From a security perspective, the Bagit RFC says:
[5.1]. Special Directory Characters
The paths specified in the payload manifests, tag manifests, and
fetch files do not prohibit special directory characters that have
special meaning on some operating systems. Implementers MUST ensure
that files outside the bag directory structure are not accessed when
reading or writing files based on paths specified in a bag.
All implementations SHOULD have a test suite to guard against special
directory characters.
For example, a maliciously crafted "tagmanifest-sha512.txt" file
might contain entries that begin with a path character such as "/",
"..", or a "~username" home directory reference in an attempt to
cause a naive implementation to leak or overwrite targeted files on a
POSIX operating system.
Windows implementations SHOULD test their implementations to ensure
that safety checks prevent use of drive letters and the less commonly
used namespace sequences (e.g., "\\?\C:\...") described in [MSFNAM].

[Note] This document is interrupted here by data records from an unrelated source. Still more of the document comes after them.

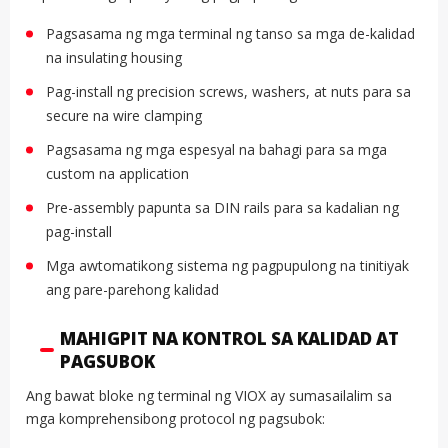
Pagsasama ng mga terminal ng tanso sa mga de-kalidad
na insulating housing
Pag-install ng precision screws, washers, at nuts para sa
secure na wire clamping
Pagsasama ng mga espesyal na bahagi para sa mga
custom na application
Pre-assembly papunta sa DIN rails para sa kadalian ng
pag-install
Mga awtomatikong sistema ng pagpupulong na tinitiyak
ang pare-parehong kalidad
MAHIGPIT NA KONTROL SA KALIDAD AT
PAGSUBOK
Ang bawat bloke ng terminal ng VIOX ay sumasailalim sa
mga komprehensibong protocol ng pagsubok: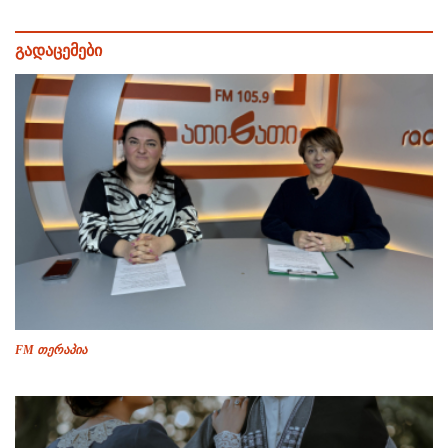
გადაცემები
FM თერაპია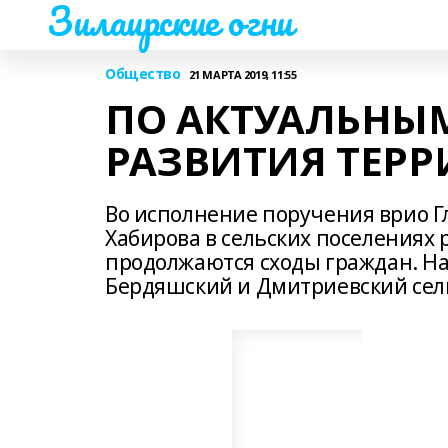
Зилаирские огни
Общество
21 МАРТА 2019, 11:55
ПО АКТУАЛЬНЫ
РАЗВИТИЯ ТЕР
Во исполнение поручения врио Г
Хабирова в сельских поселениях 
продолжаются сходы граждан. На
Бердяшский и Дмитриевский сел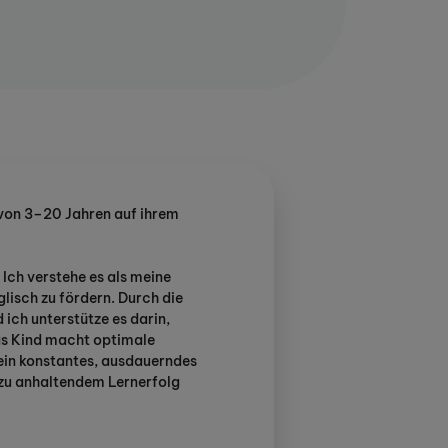
 von 3–20 Jahren auf ihrem
 Ich verstehe es als meine
lisch zu fördern. Durch die
ch unterstütze es darin,
as Kind macht optimale
 ein konstantes, ausdauerndes
 zu anhaltendem Lernerfolg
es einzelne Kind in die Lage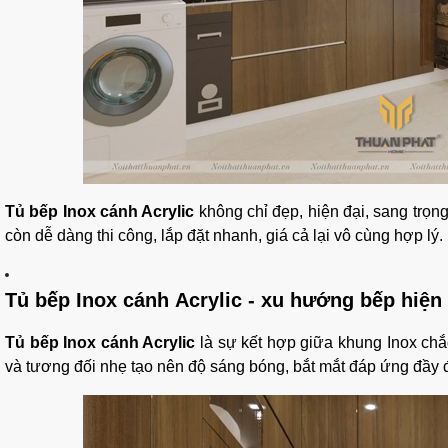
Tủ bếp Inox cánh Acrylic
không chỉ đẹp, hiện đại, sang trọng
còn dễ dàng thi công, lắp đặt nhanh, giá cả lại vô cùng hợp lý.
Tủ bếp Inox cánh Acrylic - xu hướng bếp hiện 
Tủ bếp Inox cánh Acrylic
là sự kết hợp giữa khung Inox chắc
và tương đối nhẹ tạo nên độ sáng bóng, bắt mắt đáp ứng đầy đ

To assist implementers, the Library of Congress conformance suite
[LC-CONFORMANCE-SUITE] has some tests for invalid bags that are
expected to fail on POSIX or Windows clients.
The above-mentioned Library Of Congress bagit conformance suite looks like it might be useful in creating a more-robust test suite if we go down this path.
(the above-mentioned [MSFNAM] is a broken link.)
@mbjones - tagging you to make sure you saw this
Thanks, I did. My major concern is stripping out commonly used path characters like spaces, and standard Unicode characters used in other languages, such that paths become unrecognizable. If someone were able to process a directory hierarchy that they create via python or R on their machine, we should be able to preserve those paths so their scripts don't break. That's not to say that we don't have to sanitize, but I think our current approach is far too aggressive on what it strips out. As @rushirajnenuji finishes his work on displaying these paths in MetacatUI, this issue will become much more prominent (whereas for now its buried in an ORE doc or in a BagIt download).
adding for reference: The weird world of Windows file paths
It appears the
PackageDownloaderV2.sanitizeFilename
method and thePackageDownloaderV2.sanitizeFilepath
get used to only allow alphanumeric characters (and hyphens and periods) in paths and names in bags. This seems far too overly prescriptive, and is likely to lead to confusion and broken scripts if dataset authors expect names that might contain other punctuation or whitespace and it gets stripped out. @artntek as you are familiar with this code at the moment, what is your thought on this? Is there a security reason to sanitize? how about an illegal character reason for certain filesystems? Can we sanitize less?